▸ **Exercise details**:
Without including any pictures, reproduce the full listing exactly.
※ ※ ※
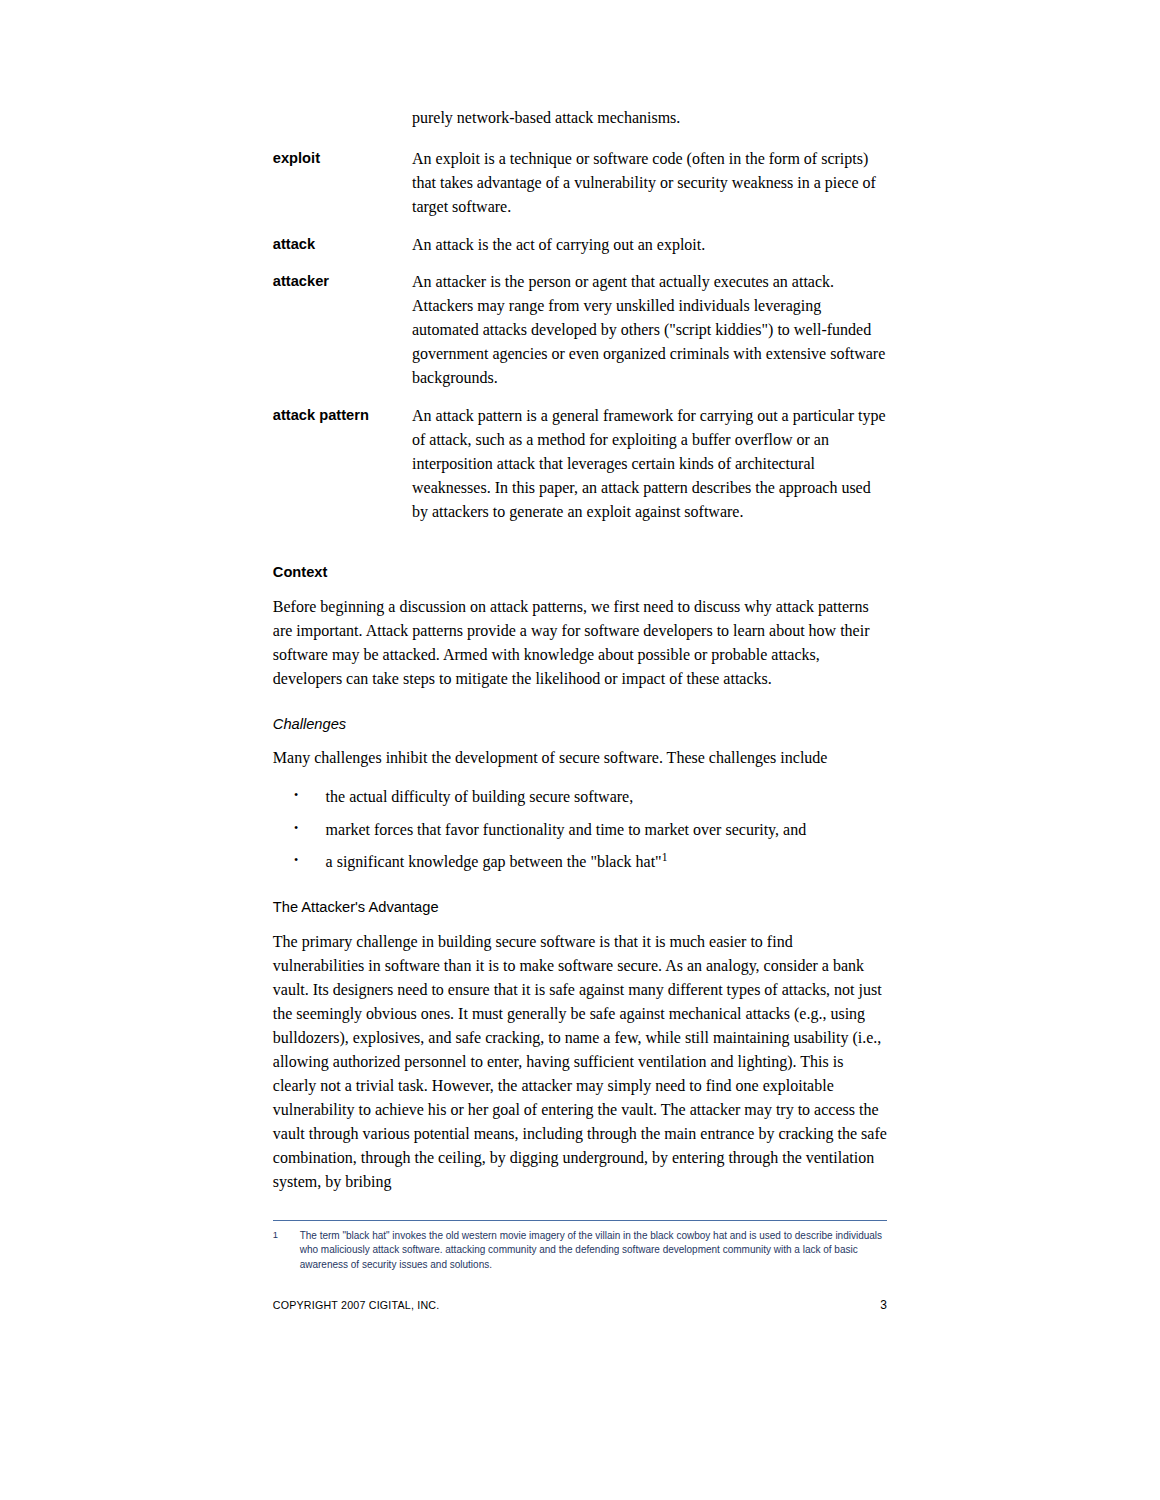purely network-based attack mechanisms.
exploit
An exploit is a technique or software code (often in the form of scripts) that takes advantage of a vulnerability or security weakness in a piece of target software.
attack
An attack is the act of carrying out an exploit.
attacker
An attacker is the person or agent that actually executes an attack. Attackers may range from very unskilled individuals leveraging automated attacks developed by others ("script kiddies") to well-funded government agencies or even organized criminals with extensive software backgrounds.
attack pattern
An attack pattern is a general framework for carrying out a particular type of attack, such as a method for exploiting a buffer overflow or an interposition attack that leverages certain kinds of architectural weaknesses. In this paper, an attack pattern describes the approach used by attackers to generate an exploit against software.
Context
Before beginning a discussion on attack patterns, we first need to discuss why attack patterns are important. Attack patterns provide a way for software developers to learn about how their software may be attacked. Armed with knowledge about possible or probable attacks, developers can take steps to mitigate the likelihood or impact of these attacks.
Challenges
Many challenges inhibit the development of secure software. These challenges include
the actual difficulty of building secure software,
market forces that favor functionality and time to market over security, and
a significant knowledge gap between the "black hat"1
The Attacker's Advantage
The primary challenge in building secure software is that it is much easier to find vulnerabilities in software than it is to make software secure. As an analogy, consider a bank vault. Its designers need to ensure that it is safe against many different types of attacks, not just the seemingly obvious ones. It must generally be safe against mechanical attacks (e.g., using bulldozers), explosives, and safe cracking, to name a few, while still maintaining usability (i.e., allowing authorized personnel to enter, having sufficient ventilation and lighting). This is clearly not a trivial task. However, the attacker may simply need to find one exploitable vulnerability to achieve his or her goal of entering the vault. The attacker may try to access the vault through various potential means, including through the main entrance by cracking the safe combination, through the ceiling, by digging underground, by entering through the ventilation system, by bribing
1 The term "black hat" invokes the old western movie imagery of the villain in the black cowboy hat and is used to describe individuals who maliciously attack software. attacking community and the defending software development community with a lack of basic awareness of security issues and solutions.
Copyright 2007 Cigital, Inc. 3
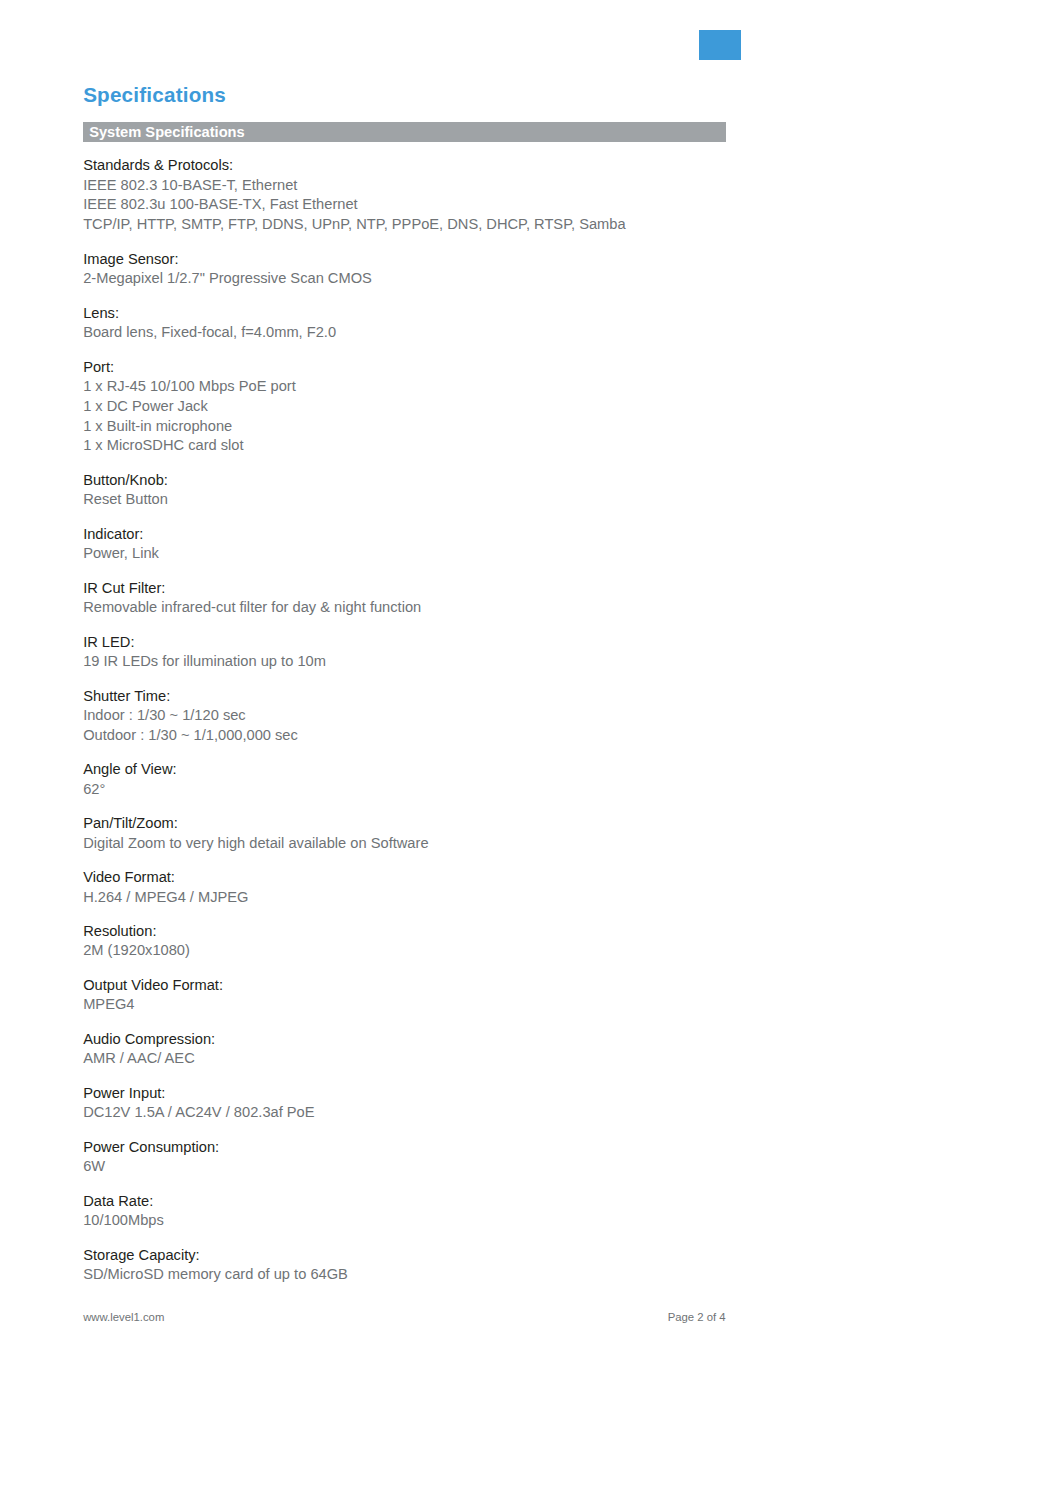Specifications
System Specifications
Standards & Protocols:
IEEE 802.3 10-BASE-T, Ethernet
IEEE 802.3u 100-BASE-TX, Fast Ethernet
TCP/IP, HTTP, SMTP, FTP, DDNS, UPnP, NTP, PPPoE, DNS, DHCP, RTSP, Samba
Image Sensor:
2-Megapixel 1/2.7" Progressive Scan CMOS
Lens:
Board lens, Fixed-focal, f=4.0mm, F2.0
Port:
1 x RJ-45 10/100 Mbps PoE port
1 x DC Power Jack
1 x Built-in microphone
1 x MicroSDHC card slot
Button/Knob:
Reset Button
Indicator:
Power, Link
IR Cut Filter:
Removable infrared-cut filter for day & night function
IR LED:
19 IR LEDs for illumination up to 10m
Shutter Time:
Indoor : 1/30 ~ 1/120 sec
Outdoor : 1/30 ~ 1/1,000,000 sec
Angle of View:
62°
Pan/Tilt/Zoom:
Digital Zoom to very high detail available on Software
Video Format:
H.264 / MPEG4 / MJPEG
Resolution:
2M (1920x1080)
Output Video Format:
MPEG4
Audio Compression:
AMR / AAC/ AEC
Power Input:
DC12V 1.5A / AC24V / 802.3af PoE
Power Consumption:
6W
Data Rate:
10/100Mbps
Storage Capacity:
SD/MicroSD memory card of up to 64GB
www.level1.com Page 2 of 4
※ ※ ※
▸ **Task answer**:
purely network-based attack mechanisms.
exploit
An exploit is a technique or software code (often in the form of scripts) that takes advantage of a vulnerability or security weakness in a piece of target software.
attack
An attack is the act of carrying out an exploit.
attacker
An attacker is the person or agent that actually executes an attack. Attackers may range from very unskilled individuals leveraging automated attacks developed by others ("script kiddies") to well-funded government agencies or even organized criminals with extensive software backgrounds.
attack pattern
An attack pattern is a general framework for carrying out a particular type of attack, such as a method for exploiting a buffer overflow or an interposition attack that leverages certain kinds of architectural weaknesses. In this paper, an attack pattern describes the approach used by attackers to generate an exploit against software.
Context
Before beginning a discussion on attack patterns, we first need to discuss why attack patterns are important. Attack patterns provide a way for software developers to learn about how their software may be attacked. Armed with knowledge about possible or probable attacks, developers can take steps to mitigate the likelihood or impact of these attacks.
Challenges
Many challenges inhibit the development of secure software. These challenges include
the actual difficulty of building secure software,
market forces that favor functionality and time to market over security, and
a significant knowledge gap between the "black hat"1
The Attacker's Advantage
The primary challenge in building secure software is that it is much easier to find vulnerabilities in software than it is to make software secure. As an analogy, consider a bank vault. Its designers need to ensure that it is safe against many different types of attacks, not just the seemingly obvious ones. It must generally be safe against mechanical attacks (e.g., using bulldozers), explosives, and safe cracking, to name a few, while still maintaining usability (i.e., allowing authorized personnel to enter, having sufficient ventilation and lighting). This is clearly not a trivial task. However, the attacker may simply need to find one exploitable vulnerability to achieve his or her goal of entering the vault. The attacker may try to access the vault through various potential means, including through the main entrance by cracking the safe combination, through the ceiling, by digging underground, by entering through the ventilation system, by bribing
1 The term "black hat" invokes the old western movie imagery of the villain in the black cowboy hat and is used to describe individuals who maliciously attack software. attacking community and the defending software development community with a lack of basic awareness of security issues and solutions.
Copyright 2007 Cigital, Inc. 3
Specifications
System Specifications
Standards & Protocols:
IEEE 802.3 10-BASE-T, Ethernet
IEEE 802.3u 100-BASE-TX, Fast Ethernet
TCP/IP, HTTP, SMTP, FTP, DDNS, UPnP, NTP, PPPoE, DNS, DHCP, RTSP, Samba
Image Sensor:
2-Megapixel 1/2.7" Progressive Scan CMOS
Lens:
Board lens, Fixed-focal, f=4.0mm, F2.0
Port:
1 x RJ-45 10/100 Mbps PoE port
1 x DC Power Jack
1 x Built-in microphone
1 x MicroSDHC card slot
Button/Knob:
Reset Button
Indicator:
Power, Link
IR Cut Filter:
Removable infrared-cut filter for day & night function
IR LED:
19 IR LEDs for illumination up to 10m
Shutter Time:
Indoor : 1/30 ~ 1/120 sec
Outdoor : 1/30 ~ 1/1,000,000 sec
Angle of View:
62°
Pan/Tilt/Zoom:
Digital Zoom to very high detail available on Software
Video Format:
H.264 / MPEG4 / MJPEG
Resolution:
2M (1920x1080)
Output Video Format:
MPEG4
Audio Compression:
AMR / AAC/ AEC
Power Input:
DC12V 1.5A / AC24V / 802.3af PoE
Power Consumption:
6W
Data Rate:
10/100Mbps
Storage Capacity:
SD/MicroSD memory card of up to 64GB
www.level1.com Page 2 of 4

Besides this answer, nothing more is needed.